··· SELECTED EXCERPT ···

In vitro studies on intestinal peptide transport in horses1

Abstract

Published data on the physiology of nutrient transport across the equine intestine are limited, and the existence and relevance of peptide transporters are still unknown in the horse. In the present study, the equine intestinal peptide transport was investigated by Ussing chamber experiments using the radioisotope tracer technique and by uptake studies into brush border membrane vesicles (BBMV). Jejunal mucosae of 16 healthy adult horses were used. Tissue samples were mounted in Ussing chambers, and electrophysiological parameters as well as unidirectional flux rates of the radiolabelled dipeptide glycylglutamine (Gly-Gln) were determined. The short-circuit current (Isc) response to the luminal addition of Gly-Gln was significantly greater compared to the Isc response to glycylsarcosine (Gly-Sar) addition (P<0.01). Positive net flux rates were determined indicating absorption of the dipeptide. The addition of Gly-Sar reduced the flux rates significantly (P<0.01), suggesting that both peptides compete for the same transport system. The flux rates were not affected by changes in luminal pH value. Uptake studies into BBMV demonstrated an uphill transport in both the absence and the presence of an inwardly directed H+-gradient with the H+-mediated uphill transport being significantly greater than the transport under equilibrium conditions (P<0.001). A Na+-gradient did not cause an uphill transport. The Gly-Gln uptakes displayed Michaelis-Menten kinetics with the Km value for the H+-dependent Gly-Gln uptake being significantly different from the Km value for the Gly-Gln uptake under equilibrium conditions (P<0.05). In conclusion, the study demonstrated for the first time that dipeptides are transcellularly transported across the equine small intestine. The results indicate the presence of at least 2 transport systems for peptide absorption in the horse: 1 secondary active H+-mediated cotransport and 1 that is capable of an uphill transport energized by a mechanism other than a H+ or a Na+-gradient.

···

*EXERCISE PROMPT*. In the abstract on equine intestinal peptide transport, how many horses supplied the jejunal mucosae that were studied? Answer using only the abstract above.

··· RECORDED DATA ···

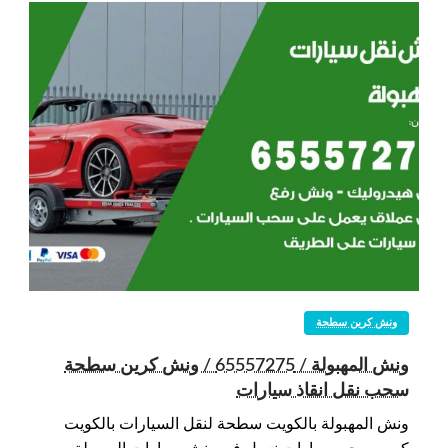
ونش كرين سطحة
ونش المهبولة / 65557275 / ونش كرين سطحة
سحب نقل انقاذ سيارات
ونش المهبولة بالكويت سطحة لنقل السيارات بالكويت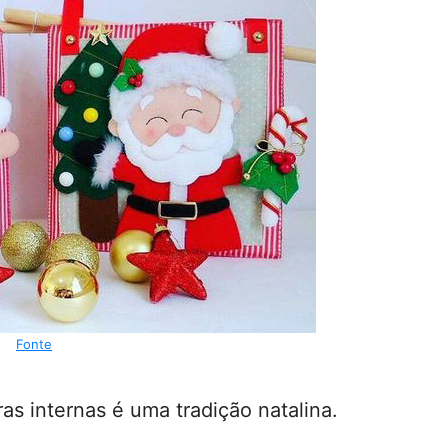
Fonte
as internas é uma tradição natalina.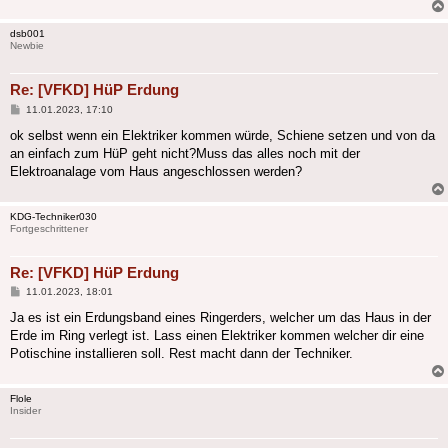
dsb001
Newbie
Re: [VFKD] HüP Erdung
Beitrag
11.01.2023, 17:10
ok selbst wenn ein Elektriker kommen würde, Schiene setzen und von da
an einfach zum HüP geht nicht?Muss das alles noch mit der
Elektroanalage vom Haus angeschlossen werden?
KDG-Techniker030
Fortgeschrittener
Re: [VFKD] HüP Erdung
Beitrag
11.01.2023, 18:01
Ja es ist ein Erdungsband eines Ringerders, welcher um das Haus in der
Erde im Ring verlegt ist. Lass einen Elektriker kommen welcher dir eine
Potischine installieren soll. Rest macht dann der Techniker.
Flole
Insider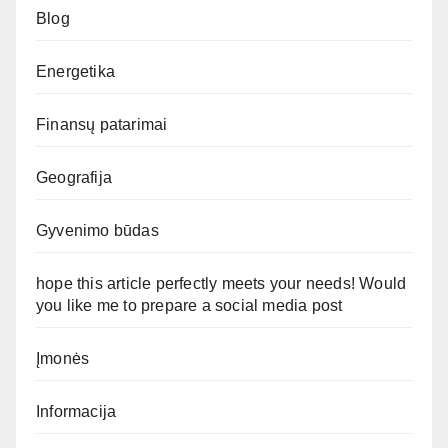
Blog
Energetika
Finansų patarimai
Geografija
Gyvenimo būdas
hope this article perfectly meets your needs! Would
you like me to prepare a social media post
Įmonės
Informacija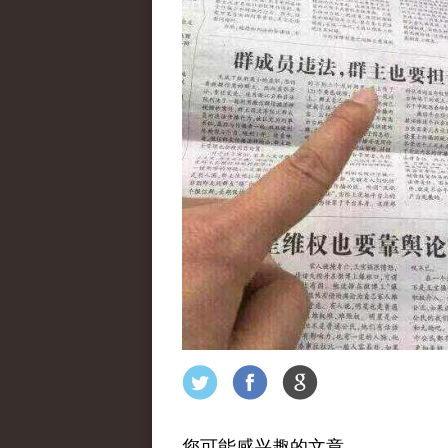
您可能感兴趣的文章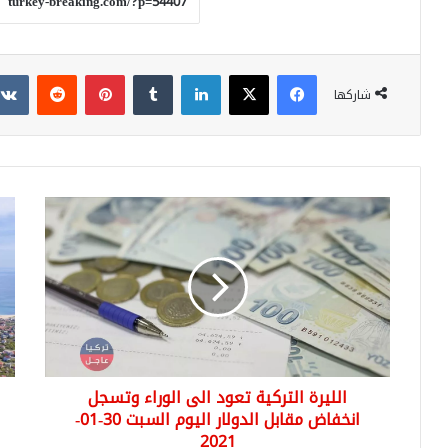
فيسبوك
‫X
لينكدإن
بينتيريست
شاركها
الليرة
منط
التركية
أرن
تعود
كو
الى
köy
الوراء
..
وتسجل
اسط
انخفاض
مقابل
الدولار
الليرة التركية تعود الى الوراء وتسجل
اليوم
السبت
انخفاض مقابل الدولار اليوم السبت 30-01-
30-
2021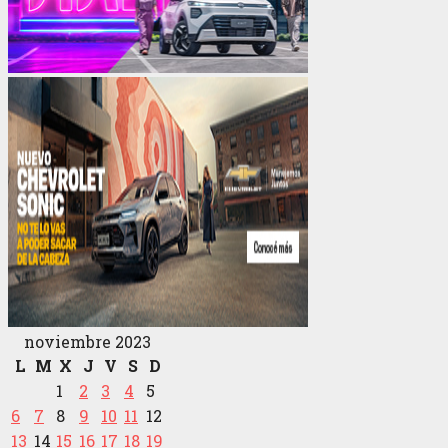
noviembre 2023
L
M
X
J
V
S
D
1
2
3
4
5
6
7
8
9
10
11
12
13
14
15
16
17
18
19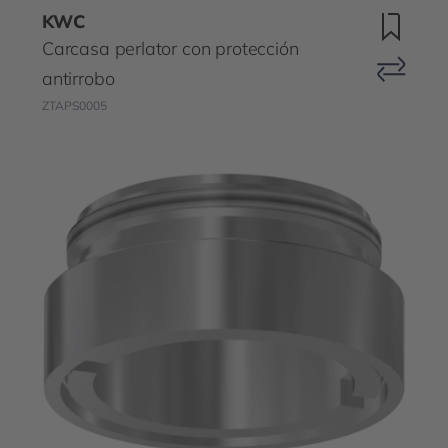
KWC
Carcasa perlator con protección
antirrobo
ZTAPS0005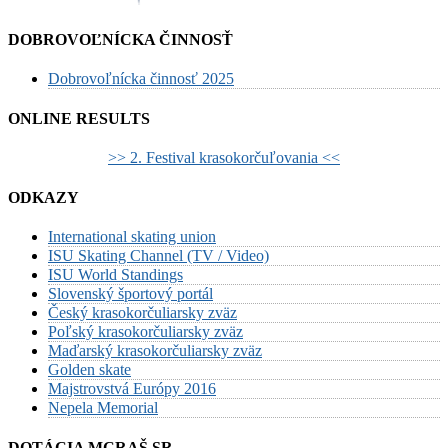
DOBROVOĽNÍCKA ČINNOSŤ
Dobrovoľnícka činnosť 2025
ONLINE RESULTS
>> 2. Festival krasokorčuľovania <<
ODKAZY
International skating union
ISU Skating Channel (TV / Video)
ISU World Standings
Slovenský športový portál
Český krasokorčuliarsky zväz
Poľský krasokorčuliarsky zväz
Maďarský krasokorčuliarsky zväz
Golden skate
Majstrovstvá Európy 2016
Nepela Memorial
DOTÁCIA MCRAŠ SR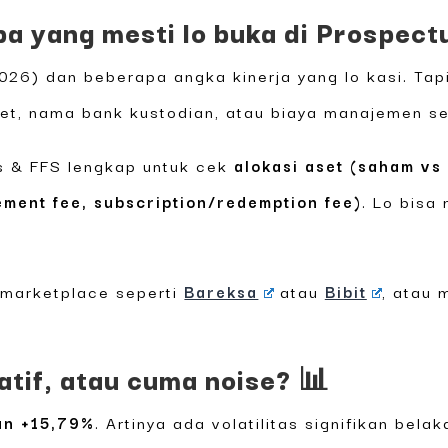
apa yang mesti lo buka di Prospec
26) dan beberapa angka kinerja yang lo kasi. Tapi 
set, nama bank kustodian, atau biaya manajemen se
us & FFS lengkap untuk cek
alokasi aset (saham vs 
ment fee, subscription/redemption fee)
. Lo bisa
di marketplace seperti
Bareksa
atau
Bibit
, atau 
uatif, atau cuma noise? 📊
un +15,79%
. Artinya ada volatilitas signifikan bel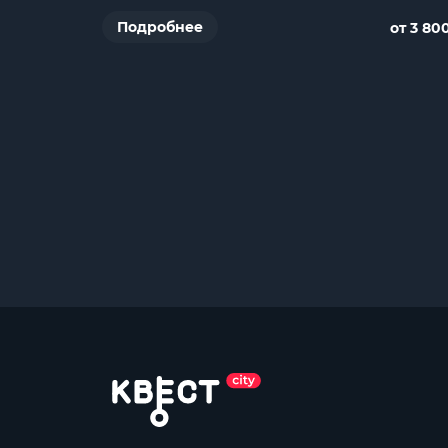
Подробнее
от 3 80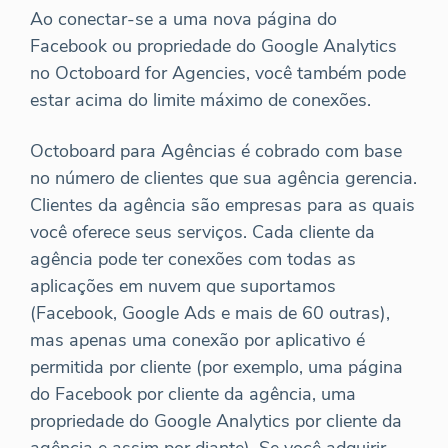
Ao conectar-se a uma nova página do
Facebook ou propriedade do Google Analytics
no Octoboard for Agencies, você também pode
estar acima do limite máximo de conexões.
Octoboard para Agências é cobrado com base
no número de clientes que sua agência gerencia.
Clientes da agência são empresas para as quais
você oferece seus serviços. Cada cliente da
agência pode ter conexões com todas as
aplicações em nuvem que suportamos
(Facebook, Google Ads e mais de 60 outras),
mas apenas uma conexão por aplicativo é
permitida por cliente (por exemplo, uma página
do Facebook por cliente da agência, uma
propriedade do Google Analytics por cliente da
agência e assim por diante). Se você adquirir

···

*WRITTEN SOLUTION*. 16 healthy adult horses.